Departments of Virology, Transplantation and Liver Surgery Clinic, Helsinki University Hospital and University of Helsinki, Helsinki, Finland.
J Clin Virol. 2013 May;57(1):50-3. doi: 10.1016/j.jcv.2013.01.013. Epub 2013 Feb 9.
Cytomegalovirus (CMV) is a significant infectious agent after liver transplantation. To prevent CMV, most centres use prophylaxis for high-risk CMV-seronegative recipient/seropositive donor and many even for all seropositive recipients. However, pre-emptive therapy is commonly used for seropositive patients.
A prospective, long-term follow-up of CMV-seropositive adult liver-transplant patients under pre-emptive strategy was investigated.
CMV-seropositive liver recipients were monitored for CMV by real-time quantitative plasma polymerase chain reaction (PCR) and received ganciclovir/valganciclovir pre-emptive therapy. The 161 patients with follow-up of >4 years were included in the study.
No CMV was detected in most cases 98/161 (61%), but 63/161 (39%) developed CMV-DNAaemia mean 49 days (7-183 days) after transplantation. Only 25/63 reactivations exceeded 5000 copies/ml, which was considered as cut-off for the pre-emptive treatment by the method used (median 21,500, range 5100-813300 copies/ml) and most were self-limiting, low-level DNAaemias (median 850, range 234-4000 copies/ml). Thus, low-level temporal CMV viraemia occurred in 38/161 patients (23.5%) and only 25/161 (15.5%) demonstrated significant viral loads. Recurrent CMV appeared in one patient with low-level and in 11/25 with high-level DNAaemia, only 5/11 exceeding 5000 copies/ml. CMV infections were successfully treated with ganciclovir/valganciclovir. Four patients with low and three with high DNAaemia have been retransplanted. Five patients with low and two with high DNAaemia have died subsequently. No patient or graft was lost due to CMV.

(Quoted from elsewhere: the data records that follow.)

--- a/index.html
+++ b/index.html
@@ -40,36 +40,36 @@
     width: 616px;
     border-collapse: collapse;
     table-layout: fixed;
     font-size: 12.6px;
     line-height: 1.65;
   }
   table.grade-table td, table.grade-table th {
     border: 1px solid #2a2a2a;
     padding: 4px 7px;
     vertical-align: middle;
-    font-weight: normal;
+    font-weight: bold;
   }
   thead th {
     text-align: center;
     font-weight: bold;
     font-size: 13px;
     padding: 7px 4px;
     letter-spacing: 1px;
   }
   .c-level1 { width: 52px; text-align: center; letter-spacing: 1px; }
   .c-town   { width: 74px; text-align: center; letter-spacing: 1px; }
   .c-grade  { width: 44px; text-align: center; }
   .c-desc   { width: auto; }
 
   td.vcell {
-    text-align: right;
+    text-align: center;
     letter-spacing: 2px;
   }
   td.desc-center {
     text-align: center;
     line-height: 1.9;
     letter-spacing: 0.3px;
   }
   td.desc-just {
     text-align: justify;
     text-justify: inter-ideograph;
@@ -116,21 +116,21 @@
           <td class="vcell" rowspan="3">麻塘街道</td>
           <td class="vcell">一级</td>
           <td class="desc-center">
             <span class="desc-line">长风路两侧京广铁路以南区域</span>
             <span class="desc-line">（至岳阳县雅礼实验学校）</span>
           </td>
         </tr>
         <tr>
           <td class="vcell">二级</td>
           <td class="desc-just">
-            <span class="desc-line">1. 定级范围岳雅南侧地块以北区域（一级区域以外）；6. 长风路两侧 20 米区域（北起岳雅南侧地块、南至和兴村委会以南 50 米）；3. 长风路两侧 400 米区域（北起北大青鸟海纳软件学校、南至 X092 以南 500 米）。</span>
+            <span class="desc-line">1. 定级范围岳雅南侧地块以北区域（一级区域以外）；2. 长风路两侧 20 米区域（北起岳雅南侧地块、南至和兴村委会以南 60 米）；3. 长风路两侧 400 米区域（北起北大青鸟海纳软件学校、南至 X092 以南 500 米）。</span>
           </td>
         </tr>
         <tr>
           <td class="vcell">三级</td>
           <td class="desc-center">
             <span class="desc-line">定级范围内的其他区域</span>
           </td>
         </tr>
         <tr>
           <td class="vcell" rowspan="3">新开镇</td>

Most CMV-seropositive liver recipients did not develop CMV reactivation, and if reactivations occurred, most were temporal, low-level DNAaemias. Significant CMV infections were successfully treated and recurrences were rare.

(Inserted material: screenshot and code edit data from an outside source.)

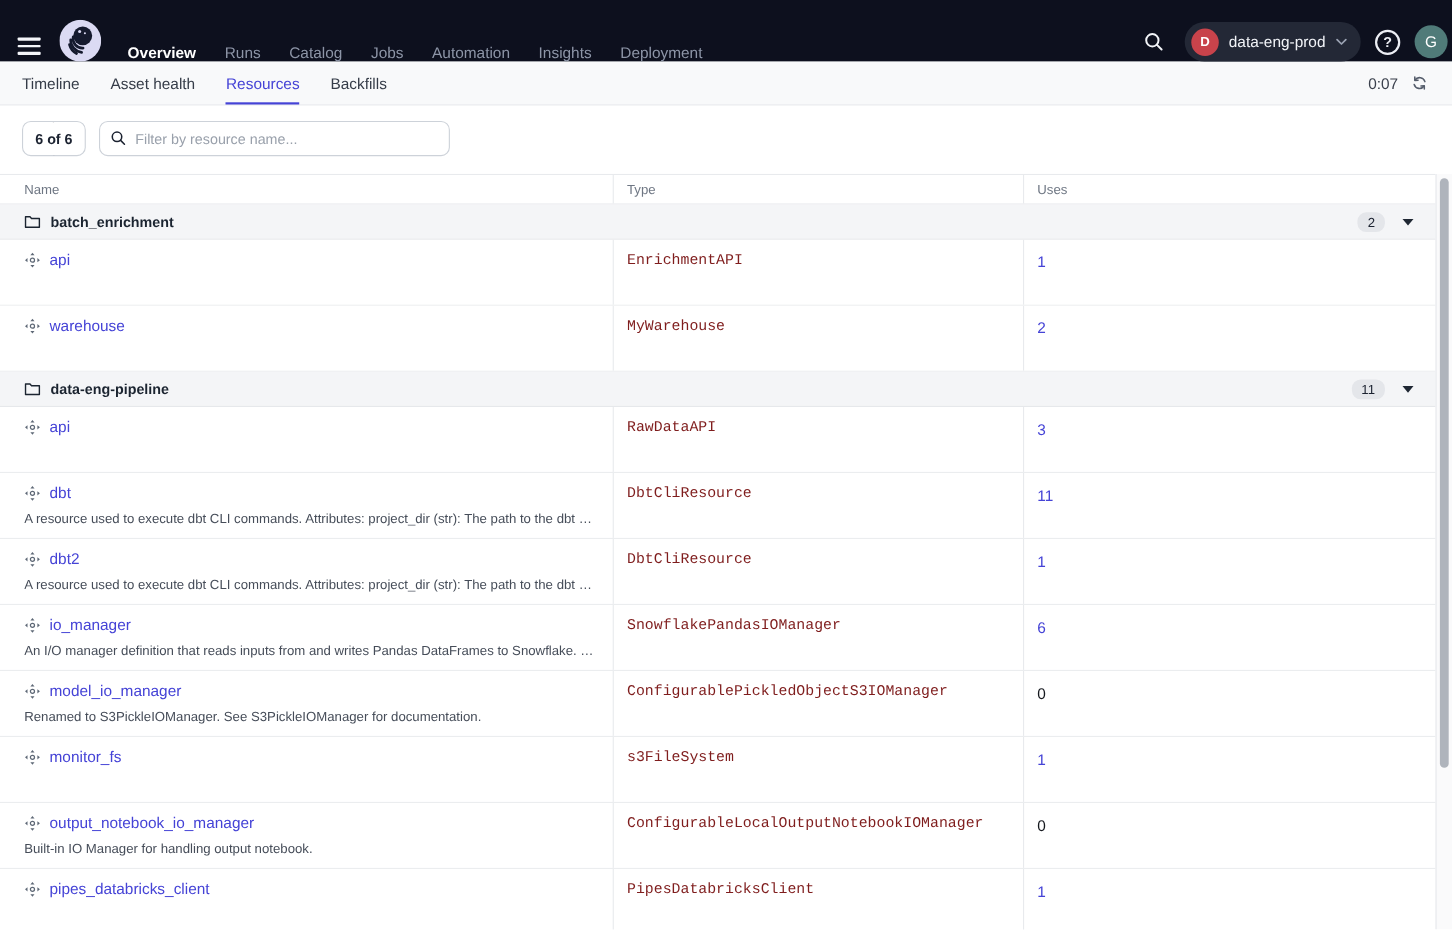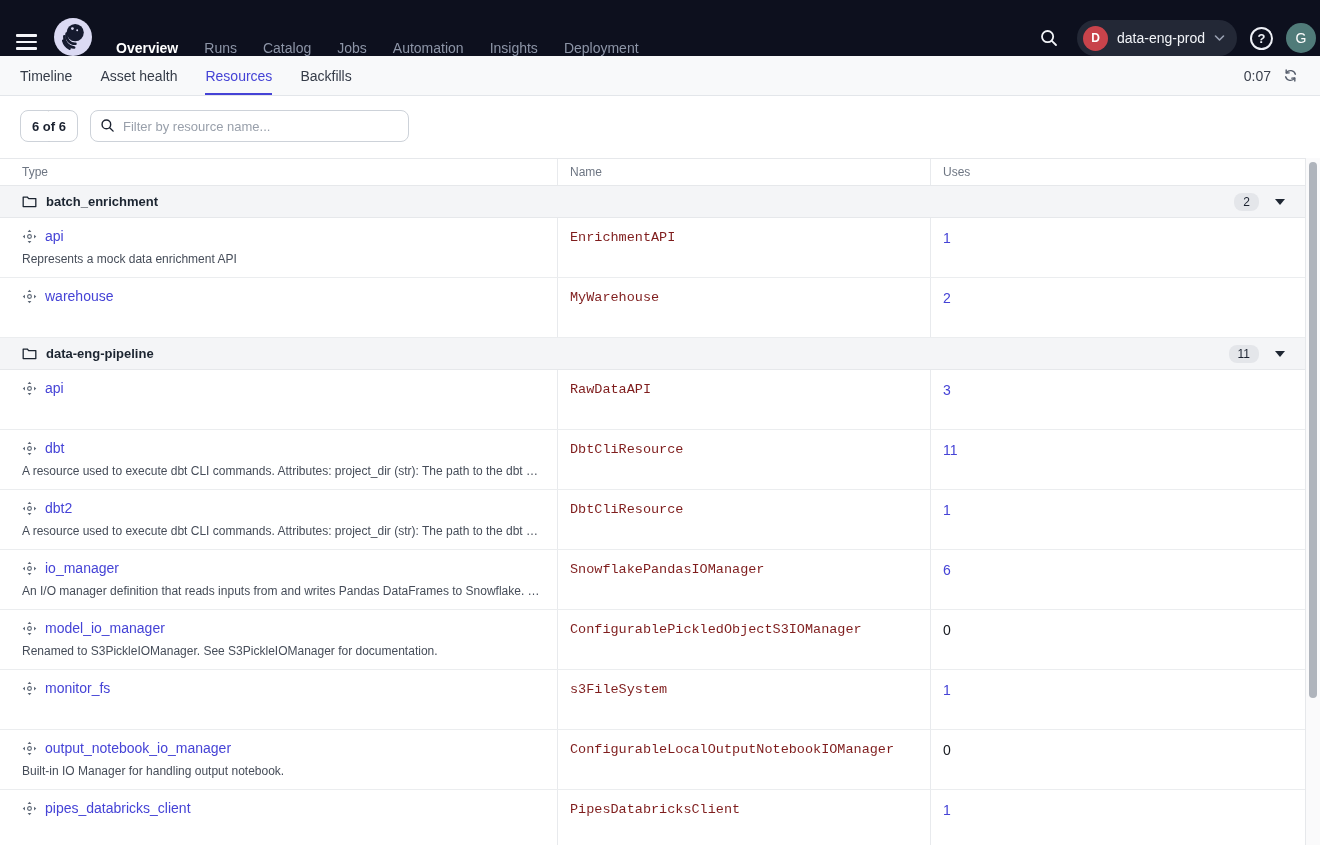--- a/index.html
+++ b/index.html
@@ -173,22 +173,22 @@
         <circle cx="6.8" cy="6.8" r="4.6" fill="none" stroke="#1B2230" stroke-width="1.5"></circle>
         <line x1="10.3" y1="10.3" x2="14" y2="14" stroke="#1B2230" stroke-width="1.5" stroke-linecap="round"></line>
       </svg>
     <input type="text" placeholder="Filter by resource name..." style="">
   </div>
 </div>
 
 <div class="tablewrap">
   <div class="tbl">
     <div class="thead">
+      <span class="hc">Name</span>
       <span class="hc">Type</span>
-      <span class="hc">Name</span>
       <span class="hc">Uses</span>
     </div>
     <div id="table-body">
   <div class="group-row">
     <svg width="15" height="13" viewBox="0 0 16 14">
             <path d="M1.2 2.2 h4.4 l1.5 1.7 h7.7 v8.6 h-13.6 z" fill="none" stroke="#1B2430" stroke-width="1.4" stroke-linejoin="round"></path>
           </svg>
     <span class="group-name">batch_enrichment</span>
     <span class="group-right">
       <span class="count-badge">2</span>
@@ -201,21 +201,20 @@
       <div class="name-line">
         <svg width="15" height="15" viewBox="0 0 16 16" fill="#5E6876">
           <circle cx="8" cy="8" r="2" fill="none" stroke="#5E6876" stroke-width="1.2"></circle>
           <path d="M8 0.8 L6 3.2 L10 3.2 Z"></path>
           <path d="M8 15.2 L6 12.8 L10 12.8 Z"></path>
           <path d="M0.8 8 L3.2 6 L3.2 10 Z"></path>
           <path d="M15.2 8 L12.8 6 L12.8 10 Z"></path>
         </svg>
         <a class="res-link">api</a>
       </div>
-      <div class="res-desc">Represents a mock data enrichment API</div>
     </div>
     <div class="cell-type">EnrichmentAPI</div>
     <div class="cell-uses"><span class="uses-val">1</span></div>
   </div>
 
   <div class="data-row">
     <div class="cell-name">
       <div class="name-line">
         <svg width="15" height="15" viewBox="0 0 16 16" fill="#5E6876">
           <circle cx="8" cy="8" r="2" fill="none" stroke="#5E6876" stroke-width="1.2"></circle>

巨细胞病毒(CMV)是肝移植后的一种重要感染因子。为预防 CMV,大多数中心对 CMV 血清阴性受体/阳性供体高危人群进行预防治疗,甚至对许多血清阳性受体也进行预防治疗。然而,对于血清阳性患者,通常采用抢先治疗策略。
对采用抢先策略的 CMV 血清阳性成人肝移植患者进行前瞻性、长期随访。
通过实时定量血浆聚合酶链反应(PCR)对 CMV 血清阳性肝移植受者进行 CMV 监测,并接受更昔洛韦/缬更昔洛韦抢先治疗。将 161 例随访时间超过 4 年的患者纳入本研究。

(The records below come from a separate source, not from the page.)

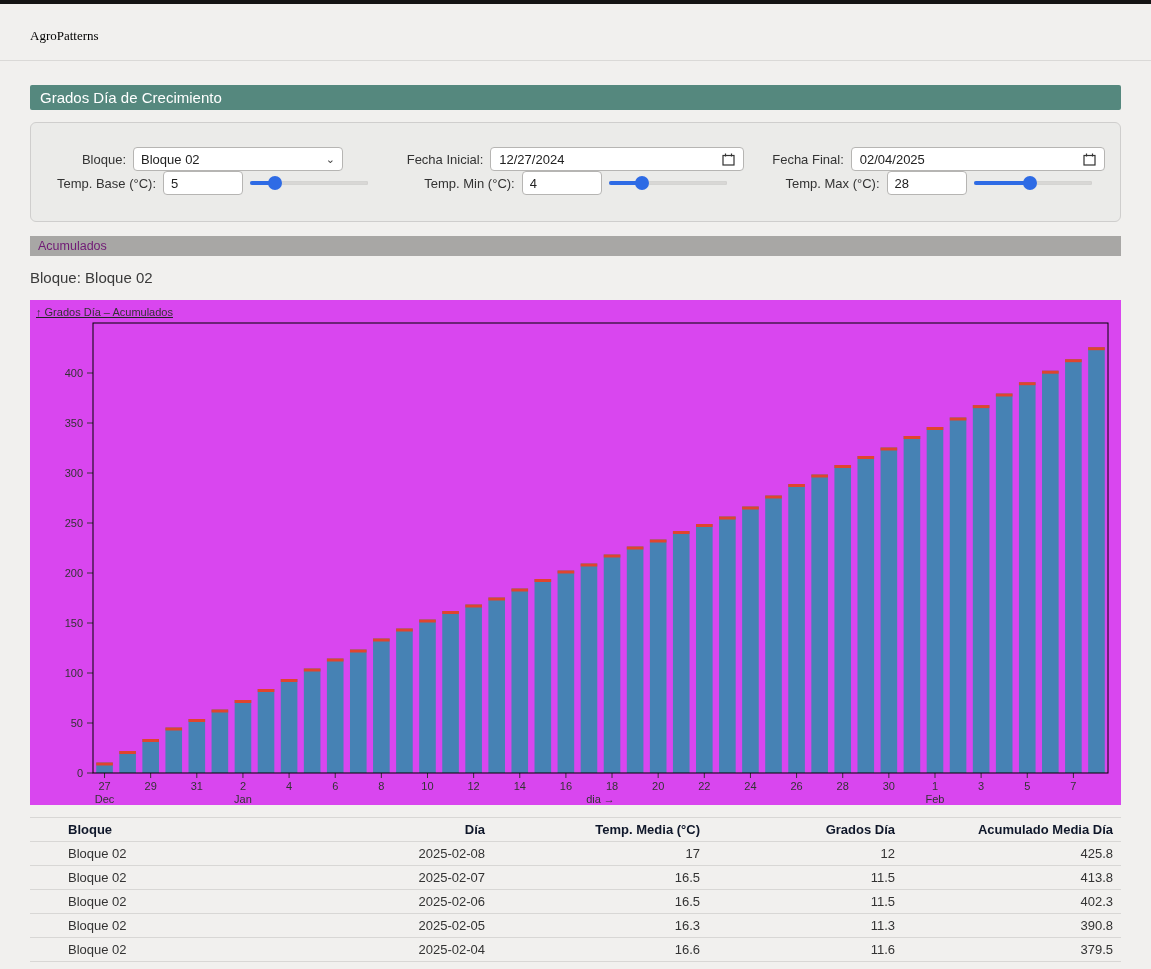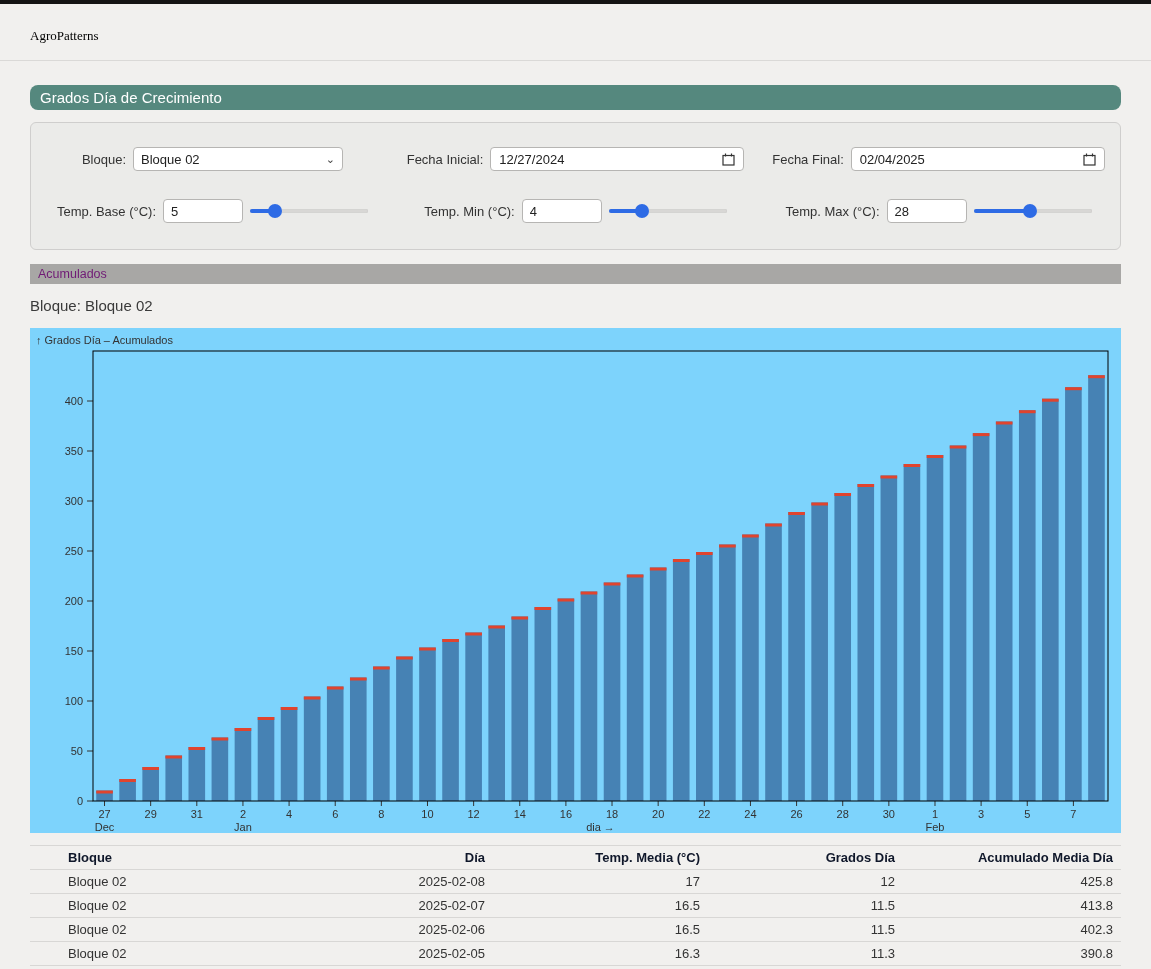--- a/index.html
+++ b/index.html
@@ -8,27 +8,27 @@
     font-family:"Liberation Sans","DejaVu Sans",sans-serif;
     background:#f1f0ee; color:#222; font-size:13px;
     border-top:4px solid #141414;
   }
   .app-header { padding:24px 30px 16px 30px; }
   .app-title { font-size:13px; font-weight:500; color:#000000;font-family:Liberation Serif, serif; }
   .divider { border:none; border-top:1px solid #dad9d7; margin:0; }
 
   .section-bar {
     margin:24px 30px 0 30px; background:#55887e; color:#ffffff;
-    font-size:15px; padding:4px 10px; border-radius:8px;
+    font-size:15px; padding:4px 10px; border-radius:2px;
   }
 
   .form-panel {
     margin:12px 30px 0 30px; background:#ebebe9; border:1px solid #cfcecd;
     border-radius:6px; padding:24px 0 26px 0;
-    display:grid; grid-template-columns:1fr 1fr 1fr; row-gap:28px;
+    display:grid; grid-template-columns:1fr 1fr 1fr; 
   }
   .form-cell { display:flex; align-items:center; justify-content:center; gap:7px; }
   .form-label { color:#333; font-size:13px; white-space:nowrap; }
   .ctl {
     background:#fff; border:1px solid #b6b5b3; border-radius:4px;
     height:24px; font-size:13px; color:#222; display:flex; align-items:center;
   }
   .select { width:210px; padding:0 7px; justify-content:space-between; }
   .date-input { width:254px; padding:0 8px; justify-content:space-between; }
   .num-input { width:80px; padding:0 7px; }
@@ -39,21 +39,21 @@
   .slider .track { position:absolute; left:0; right:0; top:5px; height:4px; background:#d8d7d5; border-radius:2px; box-shadow:inset 0 0 1px #b8b7b5; }
   .slider .fill  { position:absolute; left:0; top:5px; height:4px; background:#2e6be5; border-radius:2px; }
   .slider .thumb { position:absolute; top:0; width:14px; height:14px; border-radius:50%; background:#2e6be5; margin-left:-7px; }
 
   .sub-bar {
     margin:14px 30px 0 30px; background:#a8a7a5; color:#701a75;
     font-size:12.5px; padding:3px 8px;
   }
   .chart-heading { margin:13px 30px 14px 30px; font-size:15px; color:#3a3a3a; }
 
-  .chart-figure { margin:0 30px; background:#7dd3fc; width:1091px; }
+  .chart-figure { margin:0 30px; background:#d946ef; width:1091px;text-decoration:underline; }
   .chart-title { font-size:11px; color:#333; padding:6px 0 1px 6px; }
   .chart-figure svg { display:block; }
 
   .table-wrap { margin:12px 30px 0 30px; }
   table { width:1091px; border-collapse:collapse; table-layout:fixed; font-size:13px; }
   col.c-idx{width:30px;} col.c-bloque{width:218px;} col.c-dia{width:215px;}
   col.c-temp{width:215px;} col.c-gd{width:195px;} col.c-acc{width:218px;}
   th,td { padding:4px 8px; border-bottom:1px solid #d8d7d5; color:#333; white-space:nowrap; overflow:hidden; }
   thead th { font-weight:bold; color:#0f172a; border-top:1px solid #d8d7d5; }
   .al { text-align:left; } .ar { text-align:right; }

大多数情况下(98/161,61%)未检测到 CMV,但 63/161(39%)患者在移植后 49 天(7-183 天)出现 CMV-DNA 血症。只有 25/63 例再激活超过 5000 拷贝/ml,这是根据所采用方法(中位数 21500,范围 5100-813300 拷贝/ml)将抢先治疗作为截止值时确定的,大多数为自限性、低水平 DNA 血症(中位数 850,范围 234-4000 拷贝/ml)。因此,38/161 例患者(23.5%)出现低水平、暂时性 CMV 病毒血症,只有 25/161 例(15.5%)表现出明显的病毒载量。1 例低水平 DNA 血症患者和 11 例高水平 DNA 血症患者中出现复发性 CMV,其中仅 5/11 例患者超过 5000 拷贝/ml。用更昔洛韦/缬更昔洛韦成功治疗了 CMV 感染。4 例低水平 DNA 血症患者和 3 例高水平 DNA 血症患者接受了再次肝移植。5 例低水平 DNA 血症患者和 2 例高水平 DNA 血症患者随后死亡。没有患者或移植物因 CMV 而丢失。
大多数 CMV 血清阳性肝移植受者未发生 CMV 再激活,如果发生再激活,大多数为暂时性、低水平 DNA 血症。显著的 CMV 感染得到了成功治疗,且复发较为罕见。